Author: D. M. Palliser

Notes

  • 1. Did not serve for the full duration of the Parliament; York Civic Recs. iii (Yorks. Arch. Soc. rec. ser. ciii), 145.
  • 2. York Civic Recs. iv (Yorks. Arch. Soc. rec. ser. cvi), 3.
  • 3. Date of birth estimated from first reference. Vis. of the North, i (Surtees Soc. cxxii), 61; York pub. lib. R. H. Skaife ms civic officials, i. 282-4; Reg. Corpus Christi Guild, York (Surtees Soc. lvii), 174n.
  • 4. Reg. Corpus Christi Guild, York, 174, 300-1; York archs. B11-22 passim; LP Hen. VIII, xx; CPR, 1553-4, pp. 195-6; Brit. Numismatic Jnl. xlv. 60.
  • 5. Reg. Freemen, York, i (Surtees Soc. xcvi), 236; York archs. B11, f. 101; York Civic Recs. iv. 12.
  • 6. York Civic Recs. iii. 142; LP Hen. VIII, v, xx; G. C. Brook, Eng. Coins, 175-9, 189, 190; York archs. B17, f. 88v; E351/2080; C. E. Challis, The Tudor Coinage, 78.

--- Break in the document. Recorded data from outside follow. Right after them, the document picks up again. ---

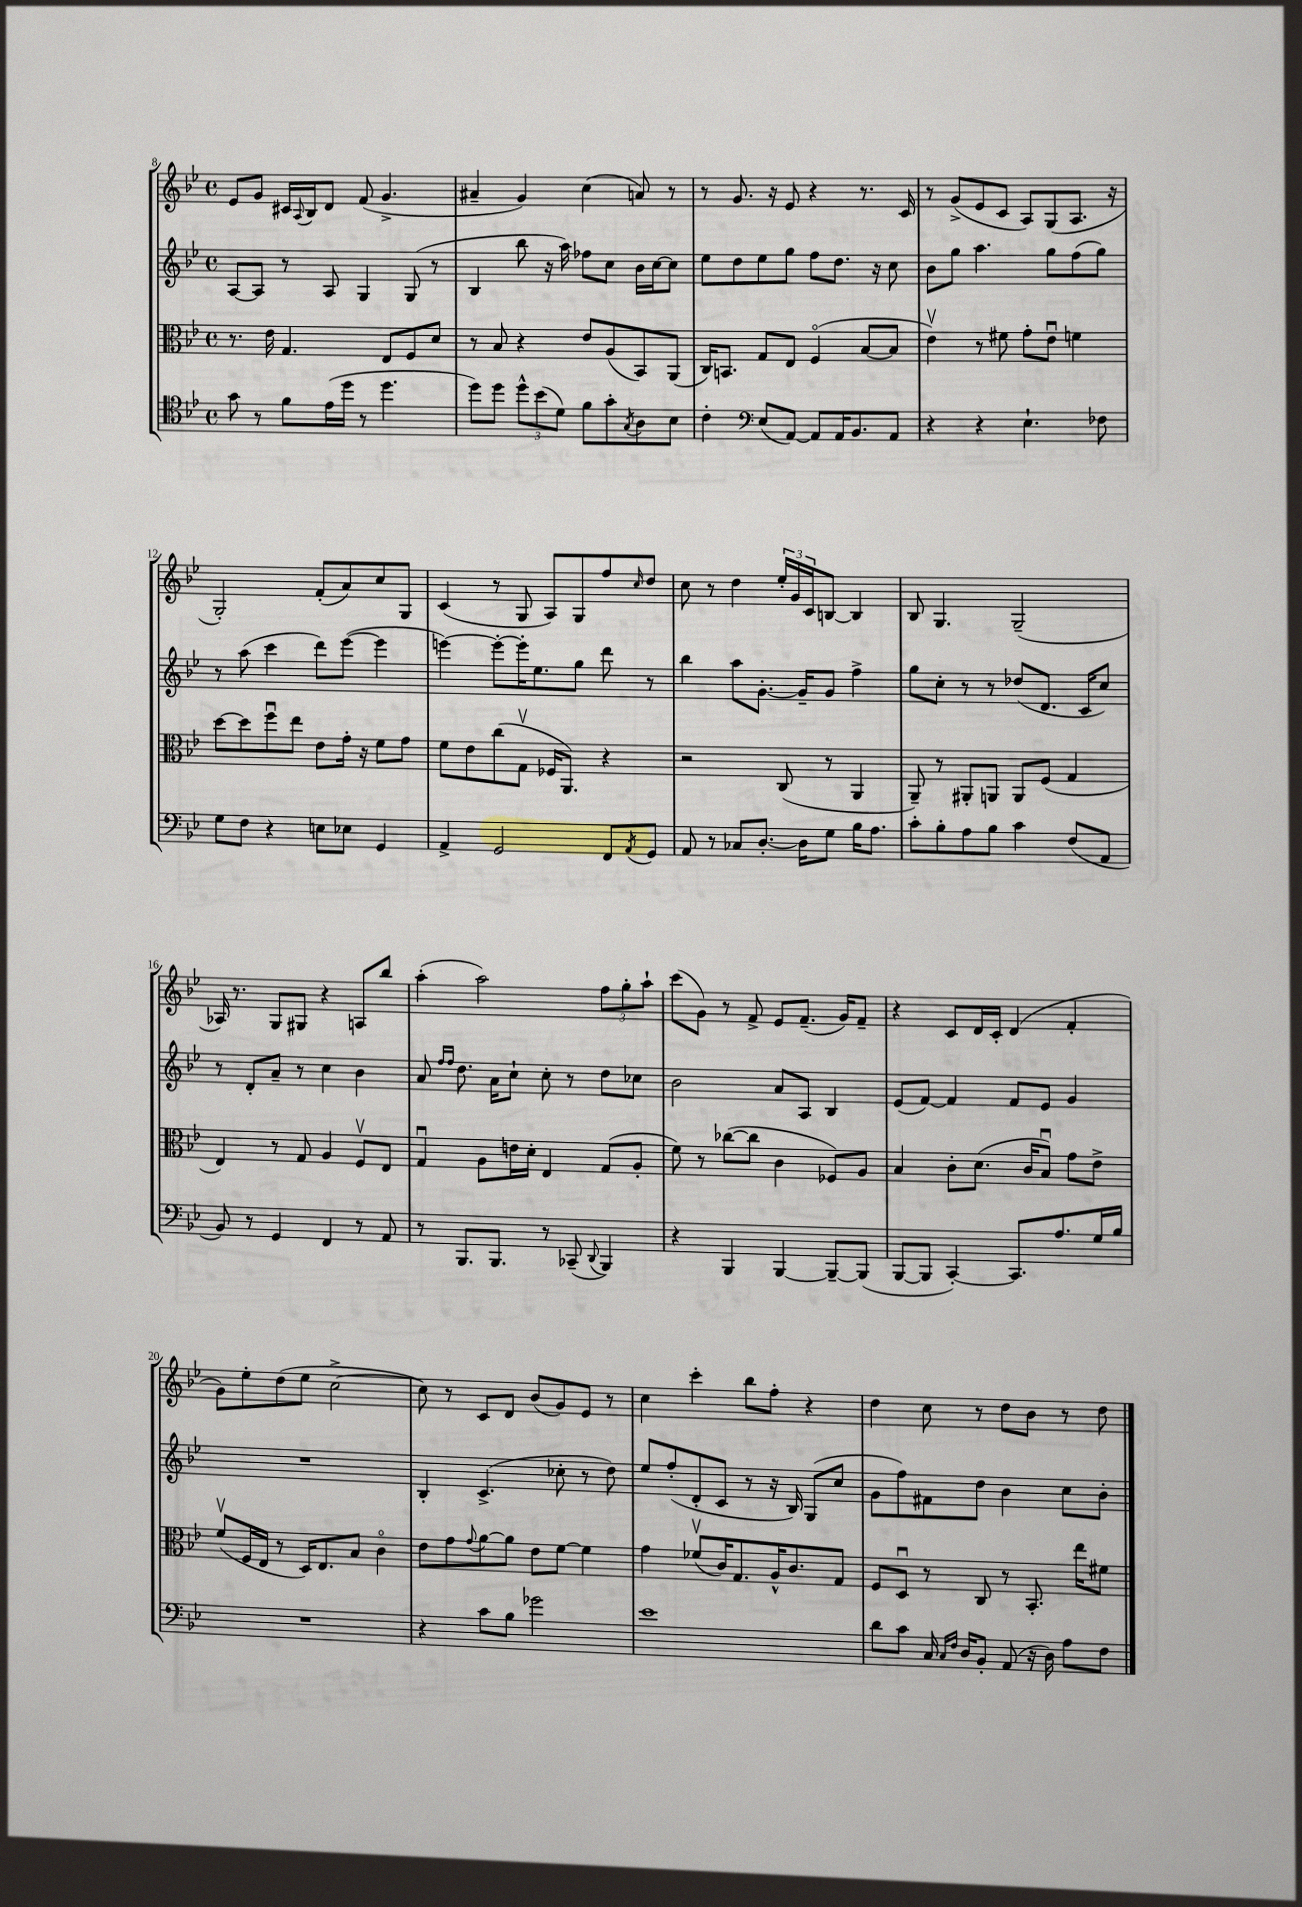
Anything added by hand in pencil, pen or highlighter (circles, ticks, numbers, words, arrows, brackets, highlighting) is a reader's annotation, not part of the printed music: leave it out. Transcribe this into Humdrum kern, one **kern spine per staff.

**kern	**kern	**kern	**kern
*part4	*part3	*part2	*part1
*staff4	*staff3	*staff2	*staff1
*clefC4	*clefC3	*clefG2	*clefG2
*k[b-e-]	*k[b-e-]	*k[b-e-]	*k[b-e-]
*M4/4	*M4/4	*M4/4	*M4/4
*met(c)	*met(c)	*met(c)	*met(c)
=8	=8	=8	=8
8g\	8.r	[8A/L	8e-/L
8r	.	8A/J]	8g/J
.	16e-\	.	.
8f\L	4.G/	8r	16c#X/LL
.	.	.	8qqA/
.	.	.	16B-/J
(16e-\L	.	8A/	8d/J
16dd\JJ	.	.	.
8r	.	4G/	(8f/
4.dd\	8E-/L	.	4.g^/
.	8F/	(8G/	.
.	8d/J	8r	.
=9	=9	=9	=9
8dd\L)	8r	4B-/	4a#X~/
8dd\J	8B-/	.	.
12dd^^\L	4r	8bb-\	4g/)
(12b-\	.	.	.
.	.	16r	.
12d\J)	.	.	.
.	.	16aa\)	.
8f\L	8e-/L	8ff-X\L	(4cc\
8g'\	(8A/	8cc\J	.
8qG/	.	.	.
8A\	8BB-/)	16b-\LL	8an/)
.	.	[16cc\J	.
8B-\J	(8AA/J	8cc\J]	8r
=10	=10	=10	=10
4c'\	16C/KL)	8ee-\L	8r
.	8.BBn/J	.	.
.	.	8dd\	8.g/
*clefF4	*	*	*
(8E-/L	8G/L	8ee-\	.
.	.	.	16r
[8AA/J)	8E-/J	8gg\J	8e-/
8AA/L]	(4F/	8ff\L	4r
16AA/K	.	8.dd\J	.
8.BB-/	.	.	.
.	[8B-/L	.	8.r
.	.	16r	.
8AA/J	8B-/J]	8cc\	.
.	.	.	16c/
=11	=11	=11	=11
4r	4e-v\)	8b-\L	8r
.	.	8gg\J	(8g^/L
4r	8r	4.aa\	8e-/
.	8f#X\	.	8c/J
4.E-`\	8g'\L	.	8A/L)
.	8e-u\J	8gg\L	(8G/
.	4fn\	(8ff\	8.A/J
8F-X\	.	8gg\J)	.
.	.	.	16r
!!LO:LB:g=z
=12	=12	=12	=12
8G\L	[8dd\L	8r	2G'/)
8F\J	8dd\]	(8aa\	.
4r	8ffu\	4ccc\	.
.	8ee-\J	.	.
8En\L	8e-\L	8ddd\L)	(8f'/L
8E-X\J	16g'\Jk	([8eee-\J	8a/)
.	16r	.	.
4GG/	8f\L	4eee-\]	8cc/
.	8g\J	.	8G/J
=13	=13	=13	=13
4AA^/	8f\L	[4eeen\)	(4c/
.	8e-\	.	.
2GG/	(8cc\	8eee'\L_	8r
.	8Gv\J	16eee'\K]	8G/
.	.	8.ee-\	.
.	16F-X/KL	.	8A/L)
.	8.AA/J)	.	.
.	.	8gg\J	8G/
8FF/L	4r	8ddd\	8ff/
8qAA/	.	.	16qqcc/
8GG/J	.	8r	8dd/J
=14	=14	=14	=14
8AA/	2r	4bb-\	8cc\
8r	.	.	8r
8C-X/L	.	8aa\L	4dd\
[8.D'/J	.	[8.g'\J	.
.	(8C/	.	24ee-'/LL
.	.	.	24g/
16D\KL]	.	16g~/KL]	.
.	.	.	24c/J
8G\J	8r	8g/J	[8Bn/J
16B-\KL	4AA/	4ff^\	4B/]
8.A\J	.	.	.
=15	=15	=15	=15
8c'\L	8AA~/)	8gg\L	8B-/
8B-'\	8r	8cc'\J	4.G/
8A\	8AA#X'/L	8r	.
8B-\J	8AAn/J	8r	.
4c\	8AA/L	(8dd-X/L	(2G~/
.	(8F/J	8.d/J	.
(8F/L	4G/	.	.
.	.	16c/KL	.
8AA/J	.	8cc/J)	.
!!LO:LB:g=z
=16	=16	=16	=16
8BB-/)	4E-/)	8r	16A-X/)
.	.	.	8.r
8r	.	8d'/L	.
4GG/	8r	8a~/J	8G/L
.	8G/	8r	8G#X/J
4FF/	4A/	4cc\	4r
8r	8Fv/L	4b-\	8An/L
8AA/	8E-/J	.	8bb-/J
=17	=17	=17	=17
8r	4Gu/	8a/	(4aa'\
.	.	16qqff/LL	.
.	.	16qqff/JJ	.
8.BBB-/L	.	8.dd\	.
.	8A\L	.	2aa\)
8.BBB-/J	.	16a\KL	.
.	16en\L	8cc`\J	.
.	16d'\JJ	.	.
8r	4E-/	8cc'\	.
(8CC-X~/	.	8r	.
8qqDD/	.	.	.
4BBB-/)	(8G/L	8dd\L	12ff\L
.	.	.	12gg'\
.	8A'/J	8cc-X\J	.
.	.	.	12aa`\J
=18	=18	=18	=18
4r	8f\)	2b-\	(8ccc\L
.	8r	.	8g\J)
4BBB-/	([8cc-X\L	.	8r
.	8cc-\J]	.	8f^/
[4BBB-/	4c\	8a/L	8e-/L
.	.	8A/J	(8.f~/J
8BBB-~/L_	8F-X/L)	4B-/	.
.	.	.	16g/KL)
(8BBB-/J]	8A/J	.	8f~/J
=19	=19	=19	=19
[8BBB-/L	4B-/	(8e-/L	4r
8BBB-/J]	.	[8f/J)	.
[4CC'/)	8c'\L	4f/]	8c/L
.	(8.d\J	.	16d/L
.	.	.	16c'/JJ
8.CC/L]	.	8f/L	(4d/
.	16c/KL	.	.
.	8B-u/J)	8e-/J	.
8.A/	.	.	.
.	8g\L	4g/	4f'/
16G/L	8e-^\J	.	.
16B-/JJ	.	.	.
!!LO:LB:g=z
=20	=20	=20	=20
1r	(8fv/L	1r	8g\L)
.	16F/L	.	8ee-'\
.	16E-/JJ	.	.
.	8r	.	(8dd\
.	16D/KL)	.	8ee-\J
.	8.E-/	.	.
.	.	.	[2cc^\
.	8B-/J	.	.
.	4c\	.	.
=21	=21	=21	=21
4r	8e-\L	4B-'/	8cc\])
.	8g\	.	8r
.	8qqg/	.	.
8c\L	[8a\	(4.c^/	8c/L
8B-\J	8a\J]	.	8d/J
2g-X\	8e-\L	.	(8b-/L
.	[8f\J	8cc-X'\	8g/)
.	4f\]	8r	8e-/J
.	.	8dd\)	8r
=22	=22	=22	=22
1e-	4g\	8ee-/L	4cc\
.	.	(8ff'/	.
.	(8f-Xv/L	8d'/	4ccc'\
.	16c/K)	8c/J	.
.	8.G/	.	.
.	.	8r	8bb-\L
.	16A^^/K	16r	8ff'\J
.	8.c/	16B-/)	.
.	.	(8G/L	4r
.	8G/J	8cc/J	.
=23	=23	=23	=23
8d\L	8F/L	8g\L	4dd\
8c\J	8Du/J	8ff\)	.
16C/	8r	8f#X\	8cc\
16qqC/LL	.	.	.
16qqF/JJ	.	.	.
16D/KL	.	.	.
8BB-'/J	8C/	8dd\J	8r
(8AA/	8r	4b-\	8dd\L
16r	8.BB-'/	.	8b-\J
16D\)	.	.	.
8A\L	.	8cc\L	8r
.	16ee-\KL	.	.
8F\J	8f#X\J	8b-'\J	8dd\
==	==	==	==
*-	*-	*-	*-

  • 7. York Civic Recs. iii. 138 passim to iv. 109; Elton, Reform and Renewal, 77; York archs. B11, f. 137.
  • 8. York Civic Recs. v (Yorks. Arch. Soc. rec. ser. cx), 6-29, 43-44; Challis, 41.
  • 9. Yorks. Arch. Jnl. iv. 170; xxxvii. 496-7; E179/217/110-111; Fabric Rolls York Minster (Surtees Soc. xxxv), 110; Tudor Feet of Fines, i (Yorks. Arch. Soc. rec. ser. ii), 56, 125, 128; Yorks archs. B19, ff. 95-96; LP Hen. VIII, xiv; Test. Ebor. vi (Surtees Soc. cvi), 307-8; CPR, 1553, p. 89; York pub. lib. R. H. Skaife ms civic officials, i. 282-4; York wills, 15(1), 292.
  • 10. York wills 15(1), 62; Drake, Eboracum, 497; C142/109/52, 59.